* _Your objective_
Lines to restate from the data below: from the one containing "(1000, 468) = (728, 451): potted" to the one containing "(1142, 397) = (707, 477): bowl", both included. Give them again exactly, and only them.

Data extracted from a collection
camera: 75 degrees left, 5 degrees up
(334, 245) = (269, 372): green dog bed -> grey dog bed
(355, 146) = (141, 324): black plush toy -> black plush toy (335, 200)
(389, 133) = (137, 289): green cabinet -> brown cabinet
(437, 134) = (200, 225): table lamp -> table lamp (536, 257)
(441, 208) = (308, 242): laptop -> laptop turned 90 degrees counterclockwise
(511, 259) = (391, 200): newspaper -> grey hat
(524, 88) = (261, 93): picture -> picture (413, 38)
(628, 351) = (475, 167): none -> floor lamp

* * *

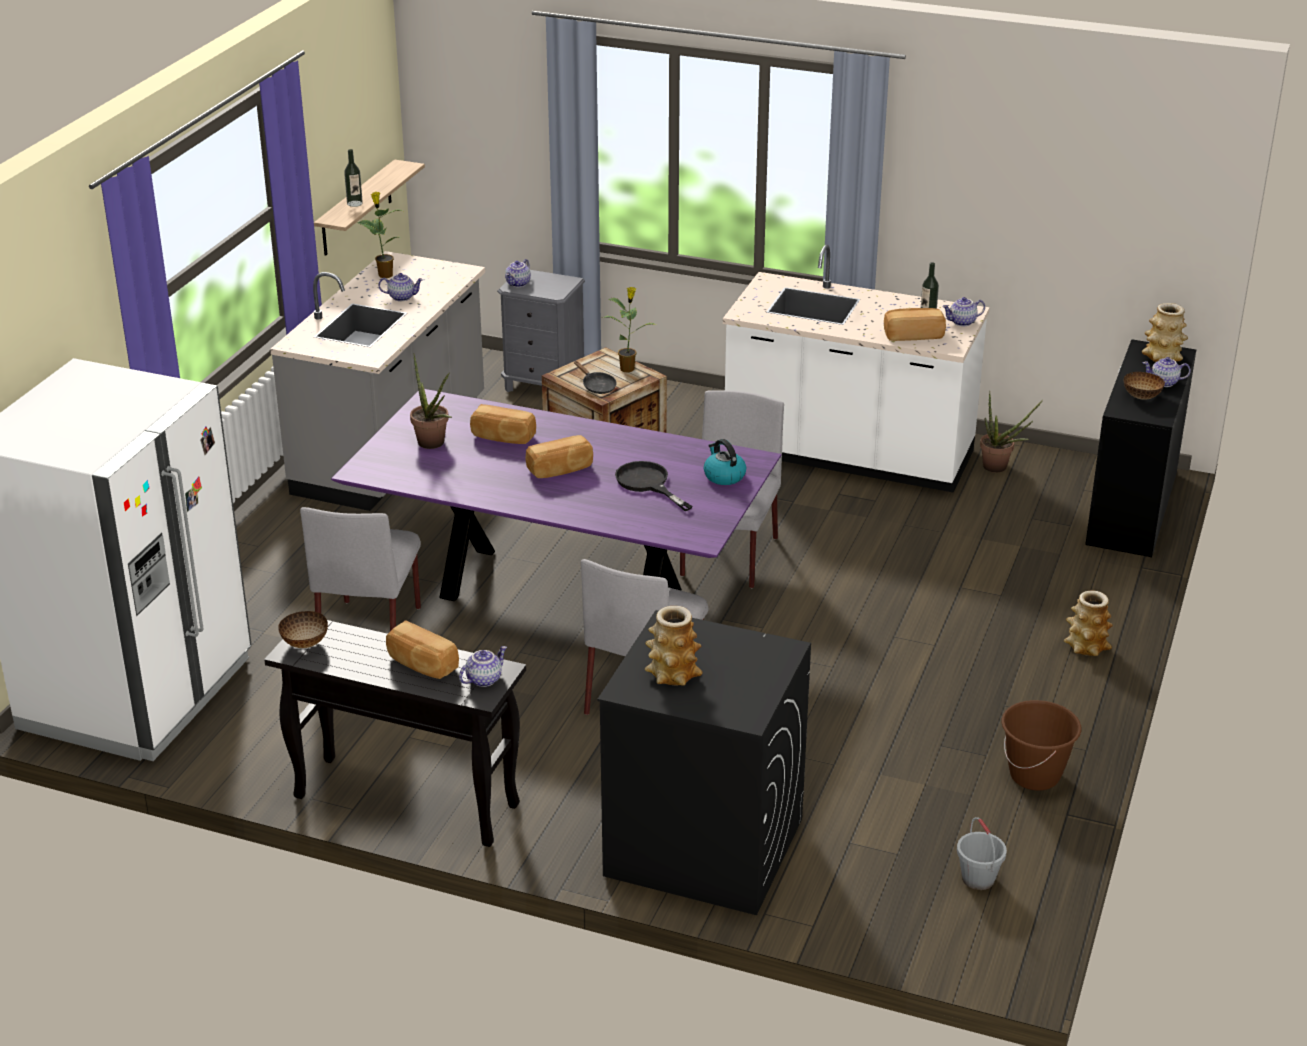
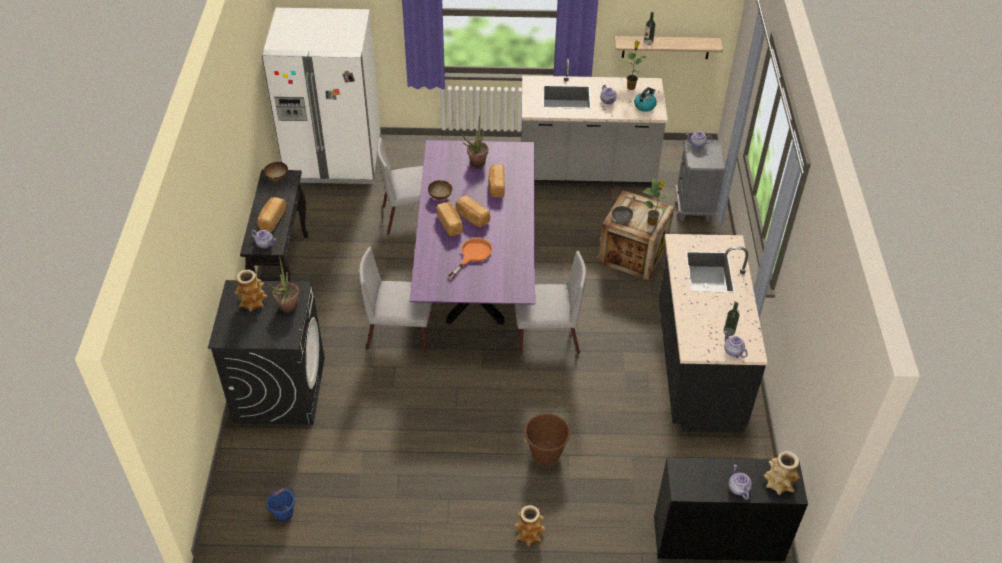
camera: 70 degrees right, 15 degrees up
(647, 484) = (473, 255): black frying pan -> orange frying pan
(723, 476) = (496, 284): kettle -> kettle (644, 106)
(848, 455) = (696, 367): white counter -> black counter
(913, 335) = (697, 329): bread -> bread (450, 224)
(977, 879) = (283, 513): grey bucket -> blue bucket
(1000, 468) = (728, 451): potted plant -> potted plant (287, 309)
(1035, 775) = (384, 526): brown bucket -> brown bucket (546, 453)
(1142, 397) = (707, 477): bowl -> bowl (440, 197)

* _Task answer_
(1000, 468) = (728, 451): potted plant -> potted plant (287, 309)
(1035, 775) = (384, 526): brown bucket -> brown bucket (546, 453)
(1142, 397) = (707, 477): bowl -> bowl (440, 197)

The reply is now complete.